Joseph Rowntree bestowed half of his fortune and shares in Rowntree to be used for charitable causes and one can view the work of the Joseph Rowntree Foundation on-line. [2] On the site there is an article by their Director of Communication on poverty. [3]

What contributes to poverty? The corporations and they are in the ten years of trial and tribulation mentioned in the book of Revelation. As we know sugar is a poison to the body and it is also addictive. Hence, Rowntree's and the other corporations that entice children to purchase sweets with sugar have to look at themselves as contributors to poverty and disease. Have you seen the price of a bar of chocolate lately?

Would Jesus Christ entice children with sugar coated sweets? Certainly not.

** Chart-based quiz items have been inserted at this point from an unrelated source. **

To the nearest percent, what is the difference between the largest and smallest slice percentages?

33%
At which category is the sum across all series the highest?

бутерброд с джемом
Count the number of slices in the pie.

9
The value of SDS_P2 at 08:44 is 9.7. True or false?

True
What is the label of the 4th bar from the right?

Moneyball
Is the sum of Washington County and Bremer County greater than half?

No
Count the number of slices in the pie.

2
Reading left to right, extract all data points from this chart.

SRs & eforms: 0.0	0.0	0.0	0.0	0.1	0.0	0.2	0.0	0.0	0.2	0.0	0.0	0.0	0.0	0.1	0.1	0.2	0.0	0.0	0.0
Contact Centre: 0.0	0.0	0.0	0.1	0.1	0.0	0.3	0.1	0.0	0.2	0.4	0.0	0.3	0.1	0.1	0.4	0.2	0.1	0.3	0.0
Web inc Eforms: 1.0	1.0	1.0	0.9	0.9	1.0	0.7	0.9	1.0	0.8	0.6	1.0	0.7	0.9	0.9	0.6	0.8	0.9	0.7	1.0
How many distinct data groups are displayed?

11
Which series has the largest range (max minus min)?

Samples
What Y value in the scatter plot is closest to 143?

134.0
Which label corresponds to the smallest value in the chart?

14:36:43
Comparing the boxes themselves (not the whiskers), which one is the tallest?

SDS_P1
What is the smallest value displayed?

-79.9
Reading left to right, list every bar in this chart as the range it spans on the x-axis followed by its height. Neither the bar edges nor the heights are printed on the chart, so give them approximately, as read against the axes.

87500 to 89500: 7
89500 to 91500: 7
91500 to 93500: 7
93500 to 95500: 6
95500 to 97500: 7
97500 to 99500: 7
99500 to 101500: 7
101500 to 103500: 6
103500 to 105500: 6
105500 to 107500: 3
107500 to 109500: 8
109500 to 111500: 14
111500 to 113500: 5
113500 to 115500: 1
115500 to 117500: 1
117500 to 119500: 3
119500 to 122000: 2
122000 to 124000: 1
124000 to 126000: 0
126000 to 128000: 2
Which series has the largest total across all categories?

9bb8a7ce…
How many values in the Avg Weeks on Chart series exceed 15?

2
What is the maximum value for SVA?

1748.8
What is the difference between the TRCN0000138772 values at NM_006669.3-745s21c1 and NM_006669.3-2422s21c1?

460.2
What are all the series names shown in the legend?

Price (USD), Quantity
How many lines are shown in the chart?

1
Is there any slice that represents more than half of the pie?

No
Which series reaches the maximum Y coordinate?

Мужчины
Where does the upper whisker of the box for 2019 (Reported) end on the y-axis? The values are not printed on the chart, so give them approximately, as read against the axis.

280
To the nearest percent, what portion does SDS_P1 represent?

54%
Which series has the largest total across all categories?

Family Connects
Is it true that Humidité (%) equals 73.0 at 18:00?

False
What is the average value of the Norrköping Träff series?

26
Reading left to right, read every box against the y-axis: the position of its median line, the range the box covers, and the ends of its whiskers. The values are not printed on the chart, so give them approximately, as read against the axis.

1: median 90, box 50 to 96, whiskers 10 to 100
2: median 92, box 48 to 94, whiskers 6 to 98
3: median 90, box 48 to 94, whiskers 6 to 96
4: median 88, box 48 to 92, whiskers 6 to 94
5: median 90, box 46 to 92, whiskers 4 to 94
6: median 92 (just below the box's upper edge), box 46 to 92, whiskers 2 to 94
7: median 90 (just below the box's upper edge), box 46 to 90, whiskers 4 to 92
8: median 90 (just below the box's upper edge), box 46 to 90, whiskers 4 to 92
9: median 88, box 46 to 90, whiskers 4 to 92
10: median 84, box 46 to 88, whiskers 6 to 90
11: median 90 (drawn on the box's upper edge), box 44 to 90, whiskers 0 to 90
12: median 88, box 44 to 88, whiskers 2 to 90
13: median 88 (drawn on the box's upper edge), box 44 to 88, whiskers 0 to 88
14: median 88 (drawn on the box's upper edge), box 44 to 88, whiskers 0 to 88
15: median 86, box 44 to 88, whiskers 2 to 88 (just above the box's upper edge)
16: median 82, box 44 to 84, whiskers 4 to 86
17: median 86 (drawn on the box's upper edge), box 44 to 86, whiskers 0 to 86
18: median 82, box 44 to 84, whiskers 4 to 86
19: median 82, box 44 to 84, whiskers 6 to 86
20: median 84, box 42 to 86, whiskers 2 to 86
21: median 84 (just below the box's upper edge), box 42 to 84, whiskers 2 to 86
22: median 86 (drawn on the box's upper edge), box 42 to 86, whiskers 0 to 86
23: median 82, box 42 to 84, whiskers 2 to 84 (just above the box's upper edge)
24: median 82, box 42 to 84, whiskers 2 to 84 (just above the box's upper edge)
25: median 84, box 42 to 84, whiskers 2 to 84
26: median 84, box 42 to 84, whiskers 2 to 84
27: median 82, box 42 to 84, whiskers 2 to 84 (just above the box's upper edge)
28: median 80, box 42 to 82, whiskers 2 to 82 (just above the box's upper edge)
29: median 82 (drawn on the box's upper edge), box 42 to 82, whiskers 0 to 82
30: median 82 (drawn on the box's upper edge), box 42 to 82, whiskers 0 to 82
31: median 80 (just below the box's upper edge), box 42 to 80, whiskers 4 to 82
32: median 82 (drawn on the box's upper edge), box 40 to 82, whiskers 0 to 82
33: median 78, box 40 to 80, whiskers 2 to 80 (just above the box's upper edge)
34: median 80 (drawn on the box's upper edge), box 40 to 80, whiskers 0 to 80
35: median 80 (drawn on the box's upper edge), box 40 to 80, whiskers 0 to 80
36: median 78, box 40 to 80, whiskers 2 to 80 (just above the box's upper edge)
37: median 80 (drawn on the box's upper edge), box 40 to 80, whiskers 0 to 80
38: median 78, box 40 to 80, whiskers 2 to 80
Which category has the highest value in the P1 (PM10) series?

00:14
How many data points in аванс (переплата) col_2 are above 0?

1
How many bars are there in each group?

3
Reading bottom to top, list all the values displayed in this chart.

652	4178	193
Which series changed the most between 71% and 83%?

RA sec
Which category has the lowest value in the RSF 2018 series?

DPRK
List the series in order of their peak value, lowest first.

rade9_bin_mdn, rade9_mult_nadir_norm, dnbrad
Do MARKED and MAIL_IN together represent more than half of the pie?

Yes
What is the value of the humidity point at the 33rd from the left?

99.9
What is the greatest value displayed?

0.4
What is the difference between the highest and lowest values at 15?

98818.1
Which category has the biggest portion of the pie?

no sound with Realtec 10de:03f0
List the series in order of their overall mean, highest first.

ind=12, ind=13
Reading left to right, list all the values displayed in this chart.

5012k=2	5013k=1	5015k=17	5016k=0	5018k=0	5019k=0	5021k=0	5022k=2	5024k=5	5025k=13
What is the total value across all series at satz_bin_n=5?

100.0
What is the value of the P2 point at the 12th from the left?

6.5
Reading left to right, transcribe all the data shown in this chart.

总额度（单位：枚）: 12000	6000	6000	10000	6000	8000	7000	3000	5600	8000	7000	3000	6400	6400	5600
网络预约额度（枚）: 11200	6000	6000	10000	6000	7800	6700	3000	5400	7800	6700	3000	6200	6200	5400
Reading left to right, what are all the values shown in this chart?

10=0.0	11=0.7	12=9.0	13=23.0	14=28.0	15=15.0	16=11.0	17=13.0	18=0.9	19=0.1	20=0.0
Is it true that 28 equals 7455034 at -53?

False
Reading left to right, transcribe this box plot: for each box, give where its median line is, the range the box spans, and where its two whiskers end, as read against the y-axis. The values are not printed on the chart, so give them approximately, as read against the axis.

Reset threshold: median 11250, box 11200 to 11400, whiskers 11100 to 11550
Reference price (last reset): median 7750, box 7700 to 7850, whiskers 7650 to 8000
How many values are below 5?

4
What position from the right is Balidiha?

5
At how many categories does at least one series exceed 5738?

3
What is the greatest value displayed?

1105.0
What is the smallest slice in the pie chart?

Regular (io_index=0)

Teeth were not made to be covered in sugar. Hence, why sugar is a large contributor to teeth decay. The sweet manufacturers should pay for the dental treatment that those in poverty cannot afford. Even on the NHS, few can afford forty pounds for a teeth clean let alone regular treatment.

So what would Joseph Rowntree do if he was here today?

He would use his profits to fund dental centres in areas of poverty to ensure that they receive the dental treatment that the poor require. He would fund libraries so that children can continue to read in them. He would ensure that there was good education for the poor, and give education grants to students so that they can study without financial concern. He would provide the poor with human rights lawyers to defend the humans rights of the people. He would stand up to the social welfare reforms being introduced by this government.

Joseph Rowntree was a champion of the poor and it is time for the Rowntree corporation to get their priorities right.